Document segment =>
══════

Final Fantasy V Advance. The Final Fantasy series is often one of incremental iteration, building upon the ones that came before it, with very few total departures in tone, style, or mechanics. FFV will not be an unfamiliar game for anyone who played I, III, or IV, but it does represent an apex for a certain kind of FF entry. V took a while for me to warm up to, but once everything clicked into place, it was a terrifically rewarding game, one of the best 16-bit RPGs around.

My route to V is circuitous — I played I and II via the Dawn of Souls re-release on Game Boy Advance, then played the more sophisticated DS versions of III and IV, and then went back to the primitive GBA for the release of V. I expected that I’d never be able to get over the visual step backwards from the look of III and IV on the DS. Not just in their use of full 3D models, but how maps and other relevant information was displayed on the bottom screen, leaving the top screen uncluttered. Most of my fears were allayed.

The transition back to a single screen is eased by the return of the crisp, dynamic Dawn of Souls art style. The 16-bit GBA graphics are very expressive, and the world is clearly visually defined. With new character animations previously never found in the two-dimensional titles, it’s a treat to look at and observe.

The biggest way that V iterates over IV is in the use of a job system — much like III, each character you control can choose to play as different jobs as your party progresses through the game. However, instead of being stuck as one job, improving a limited set of skills, you can take certain qualities, traits, attacks, and skills from other jobs with you as you move through the extensive list. It’s really quite fun to experiment with what classes yield what skills, and the player is encouraged to stack, mix and match abilities to create deadly combinations. I was a big fan of one character, Bartz, who, by the end of the game, was a ridiculously powerful two-handed Mystic Knight who could also cast level 4 black magic spells.

It’s mostly an easy game, pretty friendly to new RPG players yet challenging enough for series veterans. Because V has an absurdly high encounter rate, at no point was I under-leveled. You can hardly get through a single room without running into at least 3 or 4 enemies. This is good for leveling up your classes fast, but I actually found myself skipping encounters towards the end because I wanted to beat the game, and I didn’t need the extra experience. I died a few times throughout my adventure, but it never required extensive grinding to get past bosses as IV (or especially III) did.

As much as I enjoyed V (and I played the hell out of it), it did feel like a bit of a step down from IV in terms of story richness and music. Though there are standout tracks (I prefer V’s Battle theme over IV’s, and the ending montage is terrific), the score often lacks leitmotifs that are as catchy, iconic, or memorable. The story is also more simplistic, at least at first — the story centers around four warriors of light who have to save the world’s elemental crystals before everything is destroyed. This is nothing we haven’t seen before, and it lacks the twists of IV, but it’s a different type of story — one that’s far more lighthearted in tone.

V also lacks the massive number of cast members that IV does — only 5 main characters compared to 12. But because the story is so centered on the five, I found myself getting very attached to Bartz and the gang, and I didn’t want their story to end. They are given more character development because they are given more focus. They’re more humorous and expressive than the occasionally dour ones in IV. Without any spoilers, one lovely, meaningful twist of the knife is that if you beat the final boss with one (or more) of your party members being fainted, the story’s coda reflects that status in a very touching way.

══════

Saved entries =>
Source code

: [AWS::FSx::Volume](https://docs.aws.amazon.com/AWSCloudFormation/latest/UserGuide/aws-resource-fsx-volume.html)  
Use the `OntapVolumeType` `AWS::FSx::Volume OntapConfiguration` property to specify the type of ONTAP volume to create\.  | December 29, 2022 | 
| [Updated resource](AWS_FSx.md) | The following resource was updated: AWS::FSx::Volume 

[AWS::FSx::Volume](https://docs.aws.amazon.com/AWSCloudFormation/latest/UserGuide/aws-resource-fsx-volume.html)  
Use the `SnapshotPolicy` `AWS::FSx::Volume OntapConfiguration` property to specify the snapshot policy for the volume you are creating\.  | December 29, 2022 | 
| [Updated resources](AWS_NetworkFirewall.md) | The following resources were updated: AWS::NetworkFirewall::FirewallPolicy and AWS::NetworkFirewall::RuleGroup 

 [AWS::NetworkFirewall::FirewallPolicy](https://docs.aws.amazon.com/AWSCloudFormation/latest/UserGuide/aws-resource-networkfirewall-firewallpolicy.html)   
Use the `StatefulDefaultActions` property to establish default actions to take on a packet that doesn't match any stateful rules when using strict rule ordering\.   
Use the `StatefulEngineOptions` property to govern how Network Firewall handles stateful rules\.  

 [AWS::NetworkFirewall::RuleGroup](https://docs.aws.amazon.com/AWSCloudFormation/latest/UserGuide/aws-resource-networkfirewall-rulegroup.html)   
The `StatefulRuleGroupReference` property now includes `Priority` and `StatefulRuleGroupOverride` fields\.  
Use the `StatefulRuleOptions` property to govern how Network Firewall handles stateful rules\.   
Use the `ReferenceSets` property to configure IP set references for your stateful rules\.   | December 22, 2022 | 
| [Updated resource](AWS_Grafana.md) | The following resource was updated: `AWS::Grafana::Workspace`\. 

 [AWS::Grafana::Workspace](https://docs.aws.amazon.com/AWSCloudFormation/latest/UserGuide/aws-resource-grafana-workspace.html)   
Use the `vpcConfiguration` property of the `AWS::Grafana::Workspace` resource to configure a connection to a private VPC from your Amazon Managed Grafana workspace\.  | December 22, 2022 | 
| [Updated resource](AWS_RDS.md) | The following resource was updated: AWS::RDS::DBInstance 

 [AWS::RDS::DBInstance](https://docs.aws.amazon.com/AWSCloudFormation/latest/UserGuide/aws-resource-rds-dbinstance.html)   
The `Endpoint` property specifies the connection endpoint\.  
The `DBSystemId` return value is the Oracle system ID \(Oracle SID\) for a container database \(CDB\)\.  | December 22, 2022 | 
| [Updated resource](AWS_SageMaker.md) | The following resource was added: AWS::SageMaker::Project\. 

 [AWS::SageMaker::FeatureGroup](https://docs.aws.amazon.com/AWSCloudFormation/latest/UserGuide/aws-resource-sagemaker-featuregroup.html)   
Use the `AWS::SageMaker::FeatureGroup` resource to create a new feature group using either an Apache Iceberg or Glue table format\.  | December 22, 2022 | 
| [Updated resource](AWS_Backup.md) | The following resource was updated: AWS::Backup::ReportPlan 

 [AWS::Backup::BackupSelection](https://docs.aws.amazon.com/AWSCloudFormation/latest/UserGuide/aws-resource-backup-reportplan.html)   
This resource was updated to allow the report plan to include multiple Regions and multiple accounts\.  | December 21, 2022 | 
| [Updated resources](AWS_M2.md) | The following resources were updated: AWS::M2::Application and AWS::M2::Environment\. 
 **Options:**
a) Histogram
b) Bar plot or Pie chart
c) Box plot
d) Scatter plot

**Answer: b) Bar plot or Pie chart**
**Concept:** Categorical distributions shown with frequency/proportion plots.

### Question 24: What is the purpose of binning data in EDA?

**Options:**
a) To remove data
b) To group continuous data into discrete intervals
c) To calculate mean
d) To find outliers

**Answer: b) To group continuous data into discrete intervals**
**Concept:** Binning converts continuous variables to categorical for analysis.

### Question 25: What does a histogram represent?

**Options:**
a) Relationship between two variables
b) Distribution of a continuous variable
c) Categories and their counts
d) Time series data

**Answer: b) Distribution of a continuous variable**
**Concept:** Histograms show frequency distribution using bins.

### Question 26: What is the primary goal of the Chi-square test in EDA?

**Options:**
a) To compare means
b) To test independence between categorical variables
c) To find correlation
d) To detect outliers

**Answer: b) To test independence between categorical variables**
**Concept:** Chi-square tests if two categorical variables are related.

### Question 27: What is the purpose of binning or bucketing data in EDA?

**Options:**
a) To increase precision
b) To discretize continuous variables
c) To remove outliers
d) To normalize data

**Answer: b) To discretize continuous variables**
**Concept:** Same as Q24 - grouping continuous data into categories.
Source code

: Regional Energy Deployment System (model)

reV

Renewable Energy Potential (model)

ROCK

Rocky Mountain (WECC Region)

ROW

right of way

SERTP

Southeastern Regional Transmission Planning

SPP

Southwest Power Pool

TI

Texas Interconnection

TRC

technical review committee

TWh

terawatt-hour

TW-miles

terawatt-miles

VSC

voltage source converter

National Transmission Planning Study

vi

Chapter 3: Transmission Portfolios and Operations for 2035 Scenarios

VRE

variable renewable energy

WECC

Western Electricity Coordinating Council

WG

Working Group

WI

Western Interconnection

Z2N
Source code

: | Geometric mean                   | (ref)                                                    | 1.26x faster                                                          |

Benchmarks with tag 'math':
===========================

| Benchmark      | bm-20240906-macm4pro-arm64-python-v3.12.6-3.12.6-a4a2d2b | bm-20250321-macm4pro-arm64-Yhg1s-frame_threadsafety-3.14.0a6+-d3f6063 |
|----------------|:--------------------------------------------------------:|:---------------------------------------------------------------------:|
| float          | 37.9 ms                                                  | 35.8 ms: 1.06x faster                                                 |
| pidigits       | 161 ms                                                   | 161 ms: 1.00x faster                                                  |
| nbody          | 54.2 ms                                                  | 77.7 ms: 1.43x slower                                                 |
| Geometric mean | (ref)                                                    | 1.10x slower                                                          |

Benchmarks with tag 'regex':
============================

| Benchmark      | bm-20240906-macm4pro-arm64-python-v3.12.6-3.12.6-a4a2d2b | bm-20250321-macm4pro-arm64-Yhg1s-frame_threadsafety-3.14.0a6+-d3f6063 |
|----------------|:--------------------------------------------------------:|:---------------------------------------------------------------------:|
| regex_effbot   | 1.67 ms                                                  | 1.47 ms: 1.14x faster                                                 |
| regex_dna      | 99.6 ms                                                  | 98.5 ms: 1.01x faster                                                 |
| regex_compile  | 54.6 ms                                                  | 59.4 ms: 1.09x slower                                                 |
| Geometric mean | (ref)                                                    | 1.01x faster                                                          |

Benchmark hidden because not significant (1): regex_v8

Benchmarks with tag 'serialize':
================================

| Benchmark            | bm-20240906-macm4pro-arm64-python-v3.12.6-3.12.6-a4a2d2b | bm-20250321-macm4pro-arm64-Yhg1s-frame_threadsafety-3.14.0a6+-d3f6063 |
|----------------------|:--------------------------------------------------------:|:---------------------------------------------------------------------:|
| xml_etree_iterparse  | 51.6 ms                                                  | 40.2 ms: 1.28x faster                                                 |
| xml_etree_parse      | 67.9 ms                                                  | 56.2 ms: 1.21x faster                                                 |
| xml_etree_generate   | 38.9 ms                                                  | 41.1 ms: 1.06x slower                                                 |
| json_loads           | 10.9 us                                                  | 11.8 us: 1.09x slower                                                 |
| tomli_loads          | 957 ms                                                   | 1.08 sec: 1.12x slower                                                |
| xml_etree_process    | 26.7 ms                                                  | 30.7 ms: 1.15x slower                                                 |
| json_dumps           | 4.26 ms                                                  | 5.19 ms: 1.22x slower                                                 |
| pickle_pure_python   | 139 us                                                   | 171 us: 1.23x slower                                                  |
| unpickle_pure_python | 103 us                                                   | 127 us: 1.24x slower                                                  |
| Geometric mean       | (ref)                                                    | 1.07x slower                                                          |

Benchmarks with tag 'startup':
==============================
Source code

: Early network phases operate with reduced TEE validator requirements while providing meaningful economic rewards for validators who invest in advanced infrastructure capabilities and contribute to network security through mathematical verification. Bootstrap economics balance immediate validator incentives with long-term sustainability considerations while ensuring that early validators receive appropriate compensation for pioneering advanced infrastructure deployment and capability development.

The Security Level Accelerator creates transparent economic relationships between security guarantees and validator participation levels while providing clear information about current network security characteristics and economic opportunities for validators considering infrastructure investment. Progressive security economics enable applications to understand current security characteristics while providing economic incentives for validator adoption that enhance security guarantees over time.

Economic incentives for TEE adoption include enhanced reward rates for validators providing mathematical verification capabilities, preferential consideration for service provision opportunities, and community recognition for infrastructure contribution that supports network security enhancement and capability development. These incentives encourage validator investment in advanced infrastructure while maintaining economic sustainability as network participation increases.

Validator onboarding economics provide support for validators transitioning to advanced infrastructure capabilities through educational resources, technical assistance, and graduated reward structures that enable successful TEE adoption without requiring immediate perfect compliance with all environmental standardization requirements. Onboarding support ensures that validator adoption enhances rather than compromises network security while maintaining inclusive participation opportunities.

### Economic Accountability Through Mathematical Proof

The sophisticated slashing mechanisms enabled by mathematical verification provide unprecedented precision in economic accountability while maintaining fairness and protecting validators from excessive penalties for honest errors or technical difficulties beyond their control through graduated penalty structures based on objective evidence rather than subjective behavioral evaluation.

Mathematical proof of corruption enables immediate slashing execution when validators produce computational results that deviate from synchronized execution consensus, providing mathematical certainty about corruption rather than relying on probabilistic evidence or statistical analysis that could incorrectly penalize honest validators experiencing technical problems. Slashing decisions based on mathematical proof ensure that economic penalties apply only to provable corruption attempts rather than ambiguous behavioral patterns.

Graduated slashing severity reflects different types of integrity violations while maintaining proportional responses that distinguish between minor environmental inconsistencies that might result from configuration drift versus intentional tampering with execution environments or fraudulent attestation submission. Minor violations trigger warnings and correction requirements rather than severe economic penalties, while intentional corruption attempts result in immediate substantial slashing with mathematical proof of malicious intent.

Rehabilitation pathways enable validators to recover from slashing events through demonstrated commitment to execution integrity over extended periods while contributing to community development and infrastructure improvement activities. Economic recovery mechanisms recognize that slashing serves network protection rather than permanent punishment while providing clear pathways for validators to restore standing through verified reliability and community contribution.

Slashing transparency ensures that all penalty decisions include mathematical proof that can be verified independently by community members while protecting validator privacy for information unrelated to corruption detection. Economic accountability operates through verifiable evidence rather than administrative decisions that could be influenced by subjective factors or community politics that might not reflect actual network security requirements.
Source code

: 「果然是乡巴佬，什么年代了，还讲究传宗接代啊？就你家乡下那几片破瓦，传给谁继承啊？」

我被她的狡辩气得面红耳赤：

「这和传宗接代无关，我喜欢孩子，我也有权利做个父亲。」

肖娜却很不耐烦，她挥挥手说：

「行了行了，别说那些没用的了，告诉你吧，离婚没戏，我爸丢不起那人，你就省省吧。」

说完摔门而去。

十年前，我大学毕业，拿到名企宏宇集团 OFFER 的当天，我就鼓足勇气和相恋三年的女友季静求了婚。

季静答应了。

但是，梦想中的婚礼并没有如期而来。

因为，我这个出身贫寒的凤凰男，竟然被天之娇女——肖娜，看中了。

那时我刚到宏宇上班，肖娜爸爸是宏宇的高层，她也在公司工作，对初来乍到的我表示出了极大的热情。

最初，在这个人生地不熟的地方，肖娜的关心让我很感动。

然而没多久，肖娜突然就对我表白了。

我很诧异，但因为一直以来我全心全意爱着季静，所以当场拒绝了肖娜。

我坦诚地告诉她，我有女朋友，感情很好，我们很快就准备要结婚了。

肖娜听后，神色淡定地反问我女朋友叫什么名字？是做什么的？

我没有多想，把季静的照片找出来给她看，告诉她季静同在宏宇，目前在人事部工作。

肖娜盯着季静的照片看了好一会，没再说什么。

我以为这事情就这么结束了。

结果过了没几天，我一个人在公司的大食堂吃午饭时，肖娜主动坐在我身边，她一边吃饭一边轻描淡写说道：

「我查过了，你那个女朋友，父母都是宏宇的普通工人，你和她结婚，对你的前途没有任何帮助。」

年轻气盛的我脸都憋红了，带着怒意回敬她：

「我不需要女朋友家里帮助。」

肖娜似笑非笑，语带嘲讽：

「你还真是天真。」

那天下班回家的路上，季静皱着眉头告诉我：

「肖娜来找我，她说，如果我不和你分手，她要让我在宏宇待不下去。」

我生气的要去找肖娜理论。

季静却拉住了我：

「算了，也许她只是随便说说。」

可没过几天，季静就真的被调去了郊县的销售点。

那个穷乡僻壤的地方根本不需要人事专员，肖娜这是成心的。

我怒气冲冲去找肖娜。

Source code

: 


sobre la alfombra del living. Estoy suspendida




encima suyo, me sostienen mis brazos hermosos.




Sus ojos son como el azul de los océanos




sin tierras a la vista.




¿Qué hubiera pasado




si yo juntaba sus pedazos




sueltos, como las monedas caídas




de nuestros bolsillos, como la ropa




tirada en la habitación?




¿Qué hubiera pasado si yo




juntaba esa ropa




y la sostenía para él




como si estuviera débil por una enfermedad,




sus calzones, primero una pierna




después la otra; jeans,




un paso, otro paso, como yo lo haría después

══════

Task item =>
Duplicate everything in the Final Fantasy V review from "It’s mostly an" down to "especially III) did.". The listing has no connection to the Final Fantasy V review.

Response =>
It’s mostly an easy game, pretty friendly to new RPG players yet challenging enough for series veterans. Because V has an absurdly high encounter rate, at no point was I under-leveled. You can hardly get through a single room without running into at least 3 or 4 enemies. This is good for leveling up your classes fast, but I actually found myself skipping encounters towards the end because I wanted to beat the game, and I didn’t need the extra experience. I died a few times throughout my adventure, but it never required extensive grinding to get past bosses as IV (or especially III) did.